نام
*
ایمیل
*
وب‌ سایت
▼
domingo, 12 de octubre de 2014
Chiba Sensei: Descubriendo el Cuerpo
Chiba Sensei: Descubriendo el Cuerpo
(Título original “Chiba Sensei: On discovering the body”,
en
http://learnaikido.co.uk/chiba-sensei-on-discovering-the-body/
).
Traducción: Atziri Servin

┄┄┄┄┄┄┄┄┄┄

• _PROBLEM STATEMENT_
Convert the lines of text in the items above into a JSON array of strings, one string per line, leaving out any blank lines.

• _RESPONSE_
[
  "نام",
  "*",
  "ایمیل",
  "*",
  "وب‌ سایت",
  "▼",
  "domingo, 12 de octubre de 2014",
  "Chiba Sensei: Descubriendo el Cuerpo",
  "Chiba Sensei: Descubriendo el Cuerpo",
  "(Título original “Chiba Sensei: On discovering the body”,",
  "en",
  "http://learnaikido.co.uk/chiba-sensei-on-discovering-the-body/",
  ").",
  "Traducción: Atziri Servin"
]